* **Task**
All the lines below need retyping exactly, apart from the images.

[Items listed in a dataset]
★ ★ ★ ★ ★ ★ ★
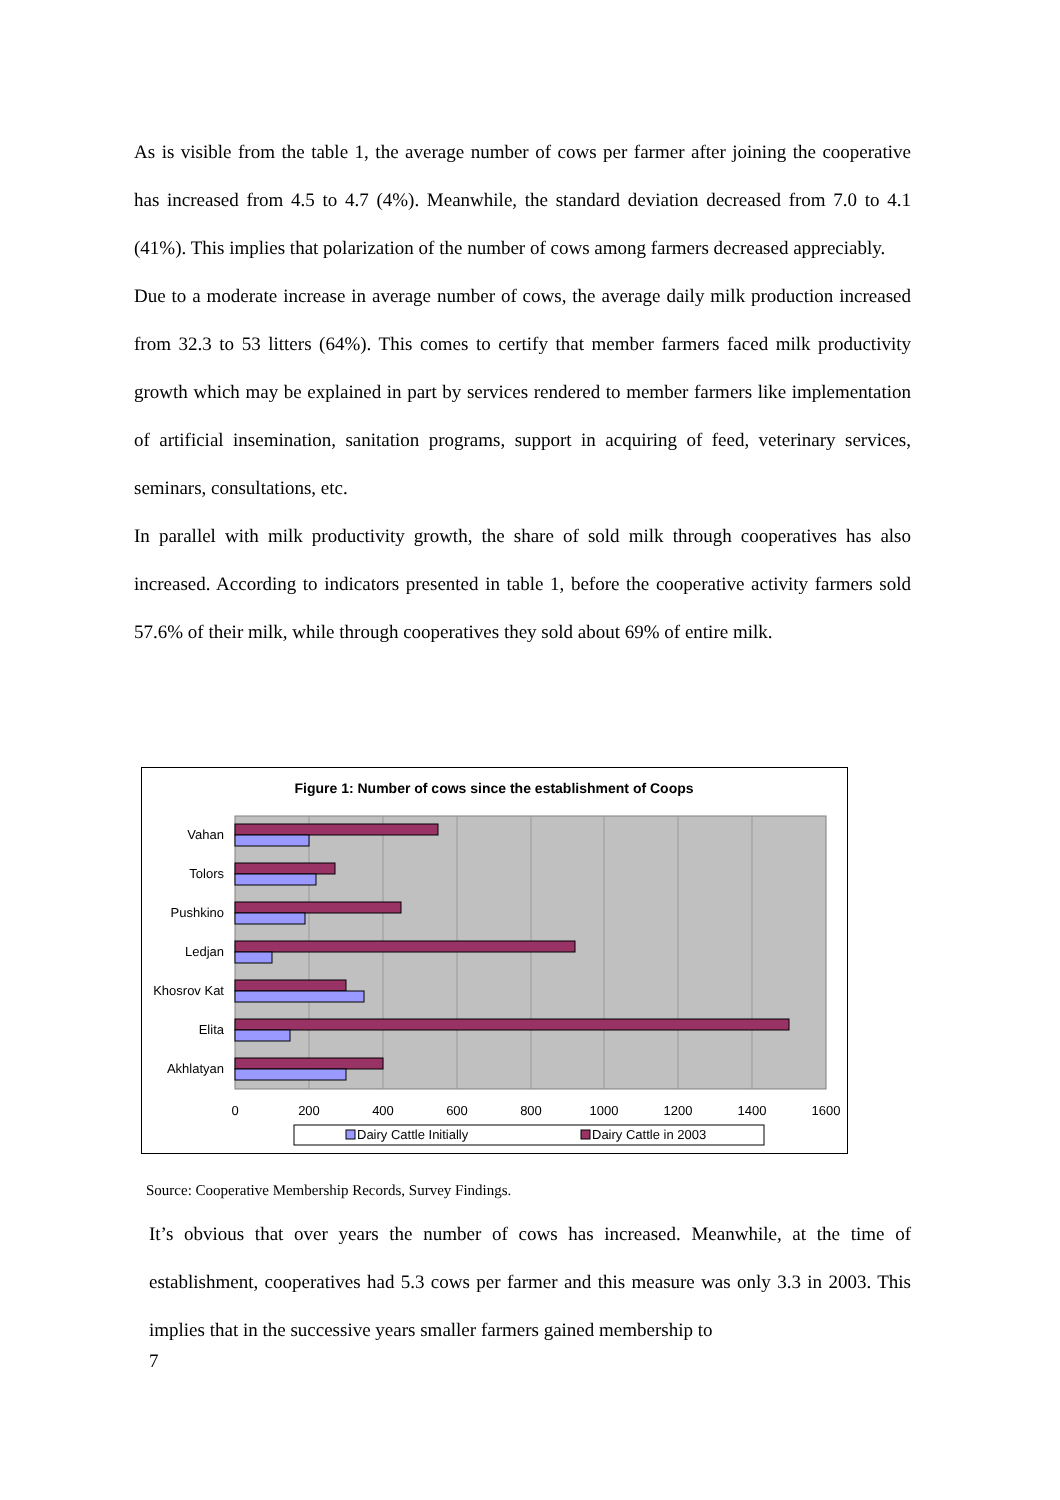As is visible from the table 1, the average number of cows per farmer after joining the cooperative has increased from 4.5 to 4.7 (4%). Meanwhile, the standard deviation decreased from 7.0 to 4.1 (41%). This implies that polarization of the number of cows among farmers decreased appreciably.
Due to a moderate increase in average number of cows, the average daily milk production increased from 32.3 to 53 litters (64%). This comes to certify that member farmers faced milk productivity growth which may be explained in part by services rendered to member farmers like implementation of artificial insemination, sanitation programs, support in acquiring of feed, veterinary services, seminars, consultations, etc.
In parallel with milk productivity growth, the share of sold milk through cooperatives has also increased. According to indicators presented in table 1, before the cooperative activity farmers sold 57.6% of their milk, while through cooperatives they sold about 69% of entire milk.
Figure 1: Number of cows since the establishment of Coops
Vahan
Tolors
Pushkino
Ledjan
Khosrov Kat
Elita
Akhlatyan
0
200
400
600
800
1000
1200
1400
1600
Dairy Cattle Initially
Dairy Cattle in 2003
Source: Cooperative Membership Records, Survey Findings.
It’s obvious that over years the number of cows has increased. Meanwhile, at the time of establishment, cooperatives had 5.3 cows per farmer and this measure was only 3.3 in 2003. This implies that in the successive years smaller farmers gained membership to
7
★ ★ ★ ★ ★ ★ ★
* **Solution for this exercise**
As is visible from the table 1, the average number of cows per farmer after joining the cooperative has increased from 4.5 to 4.7 (4%). Meanwhile, the standard deviation decreased from 7.0 to 4.1 (41%). This implies that polarization of the number of cows among farmers decreased appreciably.
Due to a moderate increase in average number of cows, the average daily milk production increased from 32.3 to 53 litters (64%). This comes to certify that member farmers faced milk productivity growth which may be explained in part by services rendered to member farmers like implementation of artificial insemination, sanitation programs, support in acquiring of feed, veterinary services, seminars, consultations, etc.
In parallel with milk productivity growth, the share of sold milk through cooperatives has also increased. According to indicators presented in table 1, before the cooperative activity farmers sold 57.6% of their milk, while through cooperatives they sold about 69% of entire milk.
Figure 1: Number of cows since the establishment of Coops
Vahan
Tolors
Pushkino
Ledjan
Khosrov Kat
Elita
Akhlatyan
0
200
400
600
800
1000
1200
1400
1600
Dairy Cattle Initially
Dairy Cattle in 2003
Source: Cooperative Membership Records, Survey Findings.
It’s obvious that over years the number of cows has increased. Meanwhile, at the time of establishment, cooperatives had 5.3 cows per farmer and this measure was only 3.3 in 2003. This implies that in the successive years smaller farmers gained membership to
7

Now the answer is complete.